*** Opening of TASK DATA ***

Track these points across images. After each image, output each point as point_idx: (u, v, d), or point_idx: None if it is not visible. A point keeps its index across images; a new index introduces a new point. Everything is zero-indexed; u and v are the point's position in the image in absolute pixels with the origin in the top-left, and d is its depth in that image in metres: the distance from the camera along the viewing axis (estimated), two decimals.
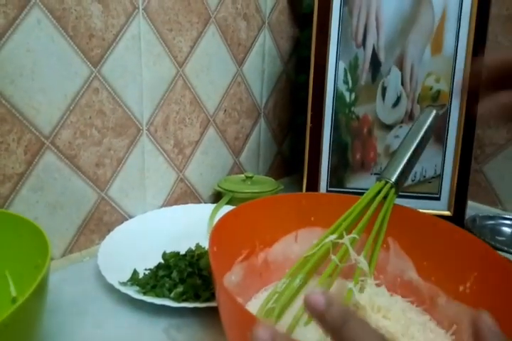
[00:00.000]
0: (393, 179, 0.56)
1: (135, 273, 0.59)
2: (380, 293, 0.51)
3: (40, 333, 0.43)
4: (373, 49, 0.78)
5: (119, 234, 0.70)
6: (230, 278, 0.49)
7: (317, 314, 0.26)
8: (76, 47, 0.62)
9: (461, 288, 0.49)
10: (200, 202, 0.89)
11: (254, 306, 0.51)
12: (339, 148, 0.80)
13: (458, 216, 0.78)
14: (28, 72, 0.58)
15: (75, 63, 0.63)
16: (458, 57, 0.76)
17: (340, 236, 0.49)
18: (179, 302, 0.54)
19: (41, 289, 0.39)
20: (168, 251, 0.63)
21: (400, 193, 0.79)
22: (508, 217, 0.84)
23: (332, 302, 0.26)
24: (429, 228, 0.55)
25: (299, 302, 0.42)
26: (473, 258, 0.50)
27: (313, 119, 0.80)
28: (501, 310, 0.41)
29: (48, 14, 0.58)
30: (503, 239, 0.78)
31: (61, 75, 0.62)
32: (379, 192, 0.55)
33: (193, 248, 0.64)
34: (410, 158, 0.57)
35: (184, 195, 0.85)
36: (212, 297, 0.54)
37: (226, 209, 0.78)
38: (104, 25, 0.65)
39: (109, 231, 0.71)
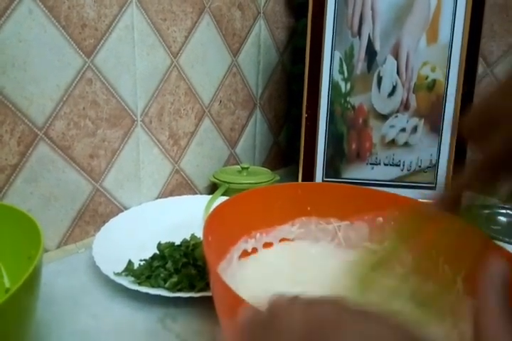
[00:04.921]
0: None
1: (130, 263, 0.58)
2: None
3: (33, 324, 0.43)
4: (369, 38, 0.77)
5: (115, 225, 0.70)
6: (225, 267, 0.49)
7: None
8: (69, 38, 0.62)
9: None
10: (195, 194, 0.88)
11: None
12: (335, 139, 0.80)
13: None
14: (21, 62, 0.58)
15: (68, 53, 0.62)
16: (453, 46, 0.76)
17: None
18: (174, 292, 0.54)
19: (33, 279, 0.39)
20: (163, 242, 0.62)
21: (396, 183, 0.80)
22: (504, 206, 0.84)
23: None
24: None
25: None
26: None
27: (308, 110, 0.79)
28: None
29: (40, 4, 0.58)
30: (499, 228, 0.78)
31: (54, 66, 0.61)
32: None
33: (188, 239, 0.63)
34: None
35: (180, 186, 0.85)
36: (207, 287, 0.54)
37: (221, 200, 0.77)
38: (97, 14, 0.64)
39: (104, 222, 0.71)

*** Close of TASK DATA ***

INSTRUCTIONS FOR THE TASK :: Print the material above word for word, and keep the pictures out of it.

OUTPUT OF THE EXERCISE ::
Track these points across images. After each image, output each point as point_idx: (u, v, d), or point_idx: None if it is not visible. A point keeps its index across images; a new index introduces a new point. Everything is zero-indexed; u and v are the point's position in the image in absolute pixels with the origin in the top-left, and d is its depth in that image in metres: the distance from the camera along the viewing axis (estimated), two decimals.
[00:00.000]
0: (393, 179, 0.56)
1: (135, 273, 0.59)
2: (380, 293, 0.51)
3: (40, 333, 0.43)
4: (373, 49, 0.78)
5: (119, 234, 0.70)
6: (230, 278, 0.49)
7: (317, 314, 0.26)
8: (76, 47, 0.62)
9: (461, 288, 0.49)
10: (200, 202, 0.89)
11: (254, 306, 0.51)
12: (339, 148, 0.80)
13: (458, 216, 0.78)
14: (28, 72, 0.58)
15: (75, 63, 0.63)
16: (458, 57, 0.76)
17: (340, 236, 0.49)
18: (179, 302, 0.54)
19: (41, 289, 0.39)
20: (168, 251, 0.63)
21: (400, 193, 0.79)
22: (508, 217, 0.84)
23: (332, 302, 0.26)
24: (429, 228, 0.55)
25: (299, 302, 0.42)
26: (473, 258, 0.50)
27: (313, 119, 0.80)
28: (501, 310, 0.41)
29: (48, 14, 0.58)
30: (503, 239, 0.78)
31: (61, 75, 0.62)
32: (379, 192, 0.55)
33: (193, 248, 0.64)
34: (410, 158, 0.57)
35: (184, 195, 0.85)
36: (212, 297, 0.54)
37: (226, 209, 0.78)
38: (104, 25, 0.65)
39: (109, 231, 0.71)
[00:04.921]
0: None
1: (130, 263, 0.58)
2: None
3: (33, 324, 0.43)
4: (369, 38, 0.77)
5: (115, 225, 0.70)
6: (225, 267, 0.49)
7: None
8: (69, 38, 0.62)
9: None
10: (195, 194, 0.88)
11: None
12: (335, 139, 0.80)
13: None
14: (21, 62, 0.58)
15: (68, 53, 0.62)
16: (453, 46, 0.76)
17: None
18: (174, 292, 0.54)
19: (33, 279, 0.39)
20: (163, 242, 0.62)
21: (396, 183, 0.80)
22: (504, 206, 0.84)
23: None
24: None
25: None
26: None
27: (308, 110, 0.79)
28: None
29: (40, 4, 0.58)
30: (499, 228, 0.78)
31: (54, 66, 0.61)
32: None
33: (188, 239, 0.63)
34: None
35: (180, 186, 0.85)
36: (207, 287, 0.54)
37: (221, 200, 0.77)
38: (97, 14, 0.64)
39: (104, 222, 0.71)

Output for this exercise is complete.